WASHINGTON (AP) -- A Senate report says Osama bin Laden was unquestionably within reach of U.S. troops in the mountains of Tora Bora, when American military leaders decided not to pursue him with massive force.
You may or may not take this at face value (Republicans are already complaining loudly that this is a case of selective, partisan leaking, aimed at discrediting the Bush administration). But somewhere along the line, things did go pear-shaped. I'm inclined to blame a lack of evidence-based policy making and the loss of focus, once the Bush administration had decided to lead the charge against Iraq on the grounds of mythical and potent weapons of mass destruction and Iraq's practically non-existent links with Al Quaeda. At the beginning there were at least some evidence-based justifications for operations in Afghanistan:
- fact - Al Quaeda planned and carried out the 9/11 attacks
- fact - Al Quaeda were in Afghanistan
- fact - Bin Laden, head of Al Quada was there, too
- fact - the Taliban were aiding, sheltering and protecting Al Quaeda.
You can argue about tactics, but the man who planned and executed the world's worst terrorist atrocity was there and if the USA wanted to go after him and eliminate his organisation there was a pretty clearly defined mission there. Now, when troops die, people ask why they were put in harm's way. Then, you could have given a clear answer.
With Bin Laden still on the loose, subsequently diverting massive resources towards an unlikely Iraqi threat based on flaky evidence still seems perverse to me. Nick Cohen and others have argued passionately and, I think, correctly that Saddam's Iraq was a monstrous dictatorship and that Saddam's fall was a liberation. But the arguments for war weren't based on the need save the Iraqi people from a vile tyrant - a necessity which had been just as urgent for decades, but had never been a US priority before the unconnected events of September 11th 2001. The primary justification for war in Iraq was the immediate and serious threat Saddam posed to the West. In fact, however evil Saddam was, no evidence for a substantial threat has ever been forthcoming.
This brings to mind one of my all-time favourite Bertrand Russell quotes:
Many orthodox people speak as though it were the business of sceptics to disprove received dogmas rather than of dogmatists to prove them. This is, of course, a mistake.
Russell was talking about religion and the fallacy that if somebody can't absolutely disprove an assertion about the supernatural, then he or she ought to accept it or at least give it serious consideration, in the absence of anything approaching convincing evidence.
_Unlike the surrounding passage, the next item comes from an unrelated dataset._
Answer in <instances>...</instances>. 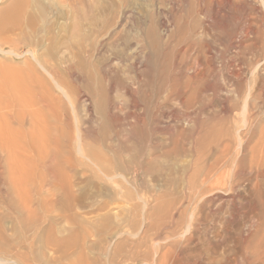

I think that Russell's attitude towards evidence and the burden of proof ought, if applied to the politics of intervening in Afghanistan and Iraq, would have been a far better starting point than a decision the muddy and perhaps deliberate confusion and conflation of Afghanistan with Iraq, WMD and Saddam's unproven links with the 9/11 bombers.
Of course, being evidence-based doesn't make a policy good or bad - even when all the facts are clear and agreed on, what you do about them is a matter of judgement. For example, if the decision on whether or not to invade Iraq had been based on the well documented human rights abuses in Iraq, there would have been heartbreaking decisions to be made - how many dead service personnel, how many grieving families in the West would be a price worth paying to stop the routine oppression, torture and killing of thousands of innocents in Iraq?
In a wider context, evidence-based policy-making doesn't magically solve all political problems - even if you have a clear evidence base for how much taxes revenue is needed, say, to stabilise the national debt, the question of who pays what is a partly subjective decision about how to best balance the different interests of millions of different taxpayers with widely differing circumstances, resources and needs. Evidence based politics - necessary, but not sufficient.